** What is needed **
Please repeat the records exactly. The pictures are to be left out.

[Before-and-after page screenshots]

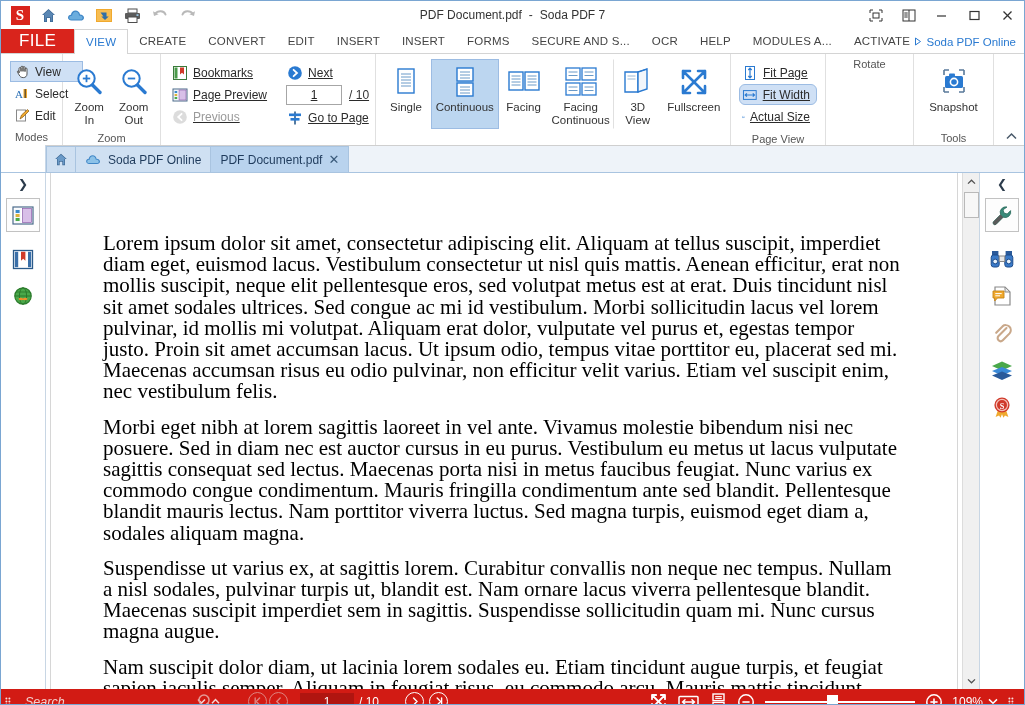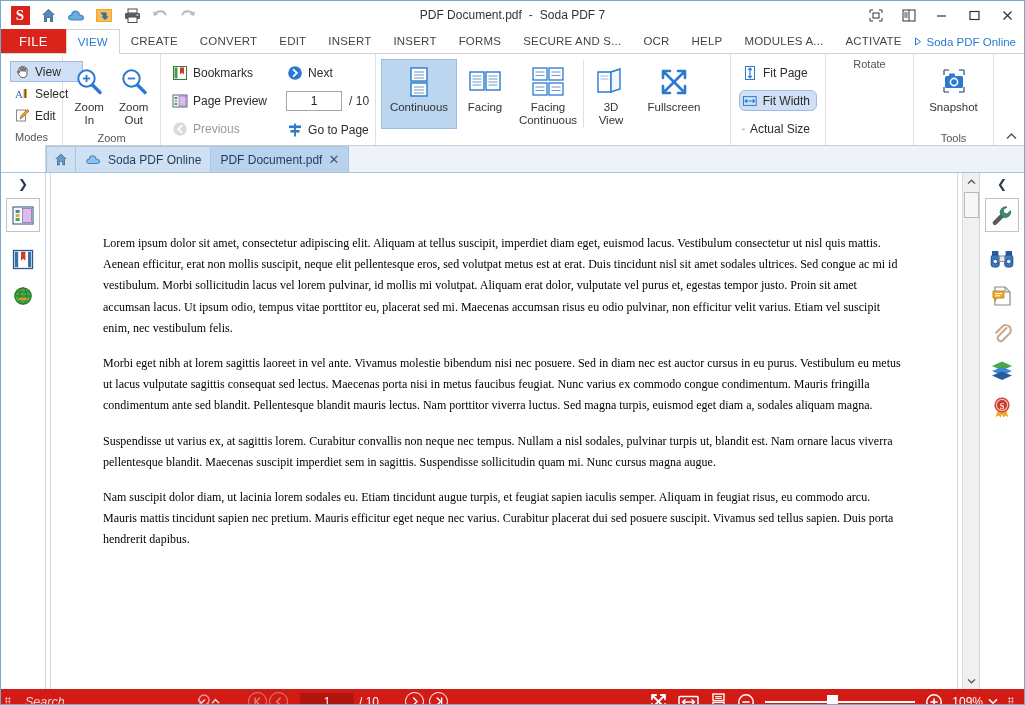--- a/index.html
+++ b/index.html
@@ -74,21 +74,21 @@
     display: flex;
     align-items: stretch;
     border-bottom: 1px solid #d4d4d4;
     position: relative;
   }
   .tab-file {
     background: #d9241c;
     color: #ffffff;
     padding: 12px 18px;
     display: flex; align-items: center;
-    font-size: 13px;
+    font-size: 17px;
     letter-spacing: .3px;
   }
   .tab {
     padding: 0 11px;
     display: flex; align-items: center;
     font-size: 11.5px;
     color: #444;
     letter-spacing: .2px;
     white-space: nowrap;
   }
@@ -158,21 +158,21 @@
     text-align: center;
     line-height: 12px;
     border: 1px solid transparent;
     min-height: 70px;
   }
   .bigbtn.active { background: #bcd6f0; border-color: #9cbce3; }
   .bigbtn .ic { height: 36px; display: flex; align-items: center; justify-content: center; }
   .bigbtn .lbl { margin-top: 1px; }
 
   
-  .smallcol { display: flex; flex-direction: column; gap: 7px; padding: 3px 3px; }
+  .smallcol { display: flex; flex-direction: column; gap: 1px; padding: 3px 3px; text-decoration: underline; }
   .smallbtn {
     display: flex; align-items: center; gap: 5px;
     height: 21px; padding: 0 6px 0 2px;
     font-size: 12px; white-space: nowrap;
     border: 1px solid transparent;
   }
   .smallbtn.active { background: #cfe0f5; border-color: #9cbce3; border-radius: 6px; }
   .smallbtn.dim { color: #9a9a9a; }
   .pagebox {
     display: flex; align-items: center; gap: 7px; height: 22px; padding-left: 2px;
@@ -272,21 +272,21 @@
     overflow: hidden;
   }
   .pdf-page {
     width: 908px;
     margin-top: 0px;
     background: #ffffff;
     border-left: 1px solid #d6d6d6;
     border-right: 1px solid #d6d6d6;
     padding: 60px 52px 0 52px;
     font-family: "Liberation Serif", serif;
-    font-size: 12px;
+    font-size: 21px;
     line-height: 21.2px;
     color: #000;
     text-align: left;
   }
   .pdf-page p { margin: 0 0 14px 0; }
 
   
   .vscroll {
     position: absolute;
     right: 0; top: 0; bottom: 0;
@@ -609,20 +609,33 @@
                 <rect x="3.5" y="8" width="9" height="2.6" fill="#2a7ad1"></rect>
               </svg>
             <span>Go to Page</span>
           </div>
         </div>
       </div>
     </div>
 
     <div class="grp" style="width:355px">
       <div class="grp-body" style="gap:0px">
+        <div class="bigbtn">
+          <span class="ic">
+            <svg width="30" height="32" viewBox="0 0 30 32">
+                <rect x="7" y="3" width="16" height="24" fill="#fff" stroke="#2a7ad1" stroke-width="1.4"></rect>
+                <line x1="10" y1="8" x2="20" y2="8" stroke="#6a9ac8"></line>
+                <line x1="10" y1="11" x2="20" y2="11" stroke="#6a9ac8"></line>
+                <line x1="10" y1="14" x2="20" y2="14" stroke="#6a9ac8"></line>
+                <line x1="10" y1="17" x2="20" y2="17" stroke="#6a9ac8"></line>
+                <line x1="10" y1="20" x2="20" y2="20" stroke="#6a9ac8"></line>
+              </svg>
+          </span>
+          <span class="lbl">Single</span>
+        </div>
         <div class="bigbtn active" style="width:76px">
           <span class="ic">
             <svg width="30" height="32" viewBox="0 0 30 32">
                 <rect x="7" y="2" width="16" height="13" fill="#fff" stroke="#2a7ad1" stroke-width="1.4"></rect>
                 <rect x="7" y="17" width="16" height="13" fill="#fff" stroke="#2a7ad1" stroke-width="1.4"></rect>
                 <line x1="10" y1="6" x2="20" y2="6" stroke="#6a9ac8"></line>
                 <line x1="10" y1="9" x2="20" y2="9" stroke="#6a9ac8"></line>
                 <line x1="10" y1="12" x2="20" y2="12" stroke="#6a9ac8"></line>
                 <line x1="10" y1="21" x2="20" y2="21" stroke="#6a9ac8"></line>
                 <line x1="10" y1="24" x2="20" y2="24" stroke="#6a9ac8"></line>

** Solution to the exercise **
--- a/index.html
+++ b/index.html
@@ -74,21 +74,21 @@
     display: flex;
     align-items: stretch;
     border-bottom: 1px solid #d4d4d4;
     position: relative;
   }
   .tab-file {
     background: #d9241c;
     color: #ffffff;
     padding: 12px 18px;
     display: flex; align-items: center;
-    font-size: 13px;
+    font-size: 17px;
     letter-spacing: .3px;
   }
   .tab {
     padding: 0 11px;
     display: flex; align-items: center;
     font-size: 11.5px;
     color: #444;
     letter-spacing: .2px;
     white-space: nowrap;
   }
@@ -158,21 +158,21 @@
     text-align: center;
     line-height: 12px;
     border: 1px solid transparent;
     min-height: 70px;
   }
   .bigbtn.active { background: #bcd6f0; border-color: #9cbce3; }
   .bigbtn .ic { height: 36px; display: flex; align-items: center; justify-content: center; }
   .bigbtn .lbl { margin-top: 1px; }
 
   
-  .smallcol { display: flex; flex-direction: column; gap: 7px; padding: 3px 3px; }
+  .smallcol { display: flex; flex-direction: column; gap: 1px; padding: 3px 3px; text-decoration: underline; }
   .smallbtn {
     display: flex; align-items: center; gap: 5px;
     height: 21px; padding: 0 6px 0 2px;
     font-size: 12px; white-space: nowrap;
     border: 1px solid transparent;
   }
   .smallbtn.active { background: #cfe0f5; border-color: #9cbce3; border-radius: 6px; }
   .smallbtn.dim { color: #9a9a9a; }
   .pagebox {
     display: flex; align-items: center; gap: 7px; height: 22px; padding-left: 2px;
@@ -272,21 +272,21 @@
     overflow: hidden;
   }
   .pdf-page {
     width: 908px;
     margin-top: 0px;
     background: #ffffff;
     border-left: 1px solid #d6d6d6;
     border-right: 1px solid #d6d6d6;
     padding: 60px 52px 0 52px;
     font-family: "Liberation Serif", serif;
-    font-size: 12px;
+    font-size: 21px;
     line-height: 21.2px;
     color: #000;
     text-align: left;
   }
   .pdf-page p { margin: 0 0 14px 0; }
 
   
   .vscroll {
     position: absolute;
     right: 0; top: 0; bottom: 0;
@@ -609,20 +609,33 @@
                 <rect x="3.5" y="8" width="9" height="2.6" fill="#2a7ad1"></rect>
               </svg>
             <span>Go to Page</span>
           </div>
         </div>
       </div>
     </div>
 
     <div class="grp" style="width:355px">
       <div class="grp-body" style="gap:0px">
+        <div class="bigbtn">
+          <span class="ic">
+            <svg width="30" height="32" viewBox="0 0 30 32">
+                <rect x="7" y="3" width="16" height="24" fill="#fff" stroke="#2a7ad1" stroke-width="1.4"></rect>
+                <line x1="10" y1="8" x2="20" y2="8" stroke="#6a9ac8"></line>
+                <line x1="10" y1="11" x2="20" y2="11" stroke="#6a9ac8"></line>
+                <line x1="10" y1="14" x2="20" y2="14" stroke="#6a9ac8"></line>
+                <line x1="10" y1="17" x2="20" y2="17" stroke="#6a9ac8"></line>
+                <line x1="10" y1="20" x2="20" y2="20" stroke="#6a9ac8"></line>
+              </svg>
+          </span>
+          <span class="lbl">Single</span>
+        </div>
         <div class="bigbtn active" style="width:76px">
           <span class="ic">
             <svg width="30" height="32" viewBox="0 0 30 32">
                 <rect x="7" y="2" width="16" height="13" fill="#fff" stroke="#2a7ad1" stroke-width="1.4"></rect>
                 <rect x="7" y="17" width="16" height="13" fill="#fff" stroke="#2a7ad1" stroke-width="1.4"></rect>
                 <line x1="10" y1="6" x2="20" y2="6" stroke="#6a9ac8"></line>
                 <line x1="10" y1="9" x2="20" y2="9" stroke="#6a9ac8"></line>
                 <line x1="10" y1="12" x2="20" y2="12" stroke="#6a9ac8"></line>
                 <line x1="10" y1="21" x2="20" y2="21" stroke="#6a9ac8"></line>
                 <line x1="10" y1="24" x2="20" y2="24" stroke="#6a9ac8"></line>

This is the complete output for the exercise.